50 Critters To Avoid This Summer, Part 5 of 5

   08.23.15

50 Critters To Avoid This Summer, Part 5 of 5

It’s summer and American sportsman are out and about in big numbers. With so many millions of people covering lakes and rivers, tidewaters and oceans, hills and dales, mountains and valleys, accidental encounters with beasts big and small are sure to occur.

Here are 50 bad boys–and girls–that could ruin an otherwise grand day outdoors. Avoid them at all costs or pay a painful price.

41 – Wasps

Wasps of various types are common throughout America, and they sting people daily. Because big nests are common and they often are found in old buildings, boat dock areas, and cabins, potential for multiple stings is very real, and very dangerous.

42 – Gaff-Topsail Catfish

While the spines from almost any catfish can cause a nasty, painful wound, the marine gaff-topsail catfish has especially venomous dorsal and pectoral fin spines. Fishermen often catch “gaff tops,” and handling them is not advised.
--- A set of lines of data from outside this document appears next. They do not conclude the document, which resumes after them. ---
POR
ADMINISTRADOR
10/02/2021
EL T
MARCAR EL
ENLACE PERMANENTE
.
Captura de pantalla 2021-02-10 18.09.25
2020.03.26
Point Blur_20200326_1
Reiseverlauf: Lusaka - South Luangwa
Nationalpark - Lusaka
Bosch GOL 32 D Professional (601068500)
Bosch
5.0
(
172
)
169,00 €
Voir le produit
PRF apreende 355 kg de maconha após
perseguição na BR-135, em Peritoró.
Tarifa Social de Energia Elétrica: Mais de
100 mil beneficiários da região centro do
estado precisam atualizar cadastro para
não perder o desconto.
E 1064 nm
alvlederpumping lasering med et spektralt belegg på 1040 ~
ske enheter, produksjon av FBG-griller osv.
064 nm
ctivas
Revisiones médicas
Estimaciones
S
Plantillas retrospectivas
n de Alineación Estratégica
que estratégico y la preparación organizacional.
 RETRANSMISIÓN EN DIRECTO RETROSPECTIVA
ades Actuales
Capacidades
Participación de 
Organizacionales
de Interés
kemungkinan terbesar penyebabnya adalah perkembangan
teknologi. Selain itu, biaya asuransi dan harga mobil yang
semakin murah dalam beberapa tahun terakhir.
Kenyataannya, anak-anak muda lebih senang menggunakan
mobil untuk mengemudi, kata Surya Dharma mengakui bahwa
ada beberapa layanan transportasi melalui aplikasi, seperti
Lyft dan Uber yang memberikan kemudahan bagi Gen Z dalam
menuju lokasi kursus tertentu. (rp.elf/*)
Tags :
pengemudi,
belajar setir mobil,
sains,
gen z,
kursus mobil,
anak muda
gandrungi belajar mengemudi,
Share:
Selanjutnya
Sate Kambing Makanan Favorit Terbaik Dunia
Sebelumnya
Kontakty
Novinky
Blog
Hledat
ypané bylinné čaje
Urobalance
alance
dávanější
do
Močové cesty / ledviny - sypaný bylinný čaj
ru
Some people who cut lines and have fish land on dock or boat, kick them back into the water, but a fish spine penetrates their shoe and a painful sting results. Medical treatment is sometimes needed, and allergic reactions can occur.

43 – Bumblebees

Everyone knows that bumblebees–those black-and-yellow buzzers–have stingers, but rarely do they seem life threatening. But if you stumble upon a nest and rock their cradle, they turn ugly fast, and multiple stings are the result.

44 – Raccoons

Raccoons have that cute face and cuddly look, but trust them not. In many regions, especially Florida and the Deep South, the vast majority of raccoons are rabid, and in urban areas they are unafraid of man. Watch your pets, too, as a big coon can make quick work of most dogs, and of course, cats. They are tough, fast, and have a mouth full of bad teeth.

45 – Fire Ants

Fire ants are tiny wingless wasps that have a potent venomous stinger and mandibles with poison, too. One ant is a pain, but they swarm fast and bite often. Allergic reactions are common, and deaths have resulted, with some cases showing victims with over 3,000 stings.

46 – Feral Dogs

Feral or wild dogs are a serious problem throughout the United States. Once a dog “goes wild,” has pups, and a generation or two later, well, they’re wolves that look like Fido. They’re smart, aggressive, and rarely fearful of man. Mostly they prey on deer and small game animals, but don’t corner or disturb them when over a “kill.”

47 – Botfly

The botfly is so small it uses a common house fly as a larval host. But they stick to people, too, and are plenty yucky when discovered emerging through your hide. They won’t likely kill you, but you may want to die when having one extracted.

48 – Rose Caterpillar

48) The stinging rose caterpillar is commonly found on rose, apple, cherry, oak, hickory and dogwood trees from New York to Illinois, Texas to Florida. Its black-tipped spines have poison glands at their bases, and when touched causes pain described as some of the most severe from caterpillars in North America. Colors vary from yellow to red.

49 – Brown Widow Spider

Brown widow spiders have venom twice as potent as black widow venom.  However, they do not inject as much venom as a black widow, are very timid, and do not defend their web. The brown widow is also slightly smaller than the black widow. It ranges through the south, and has been found in Australia, South Africa, Cyprus, and Japan.

50 – Grizzly Bear

Walk carefully in grizzly country. Sows and cubs are out-and-about throughout much of the northern Rocky Mountains during summer. Steer clear of them.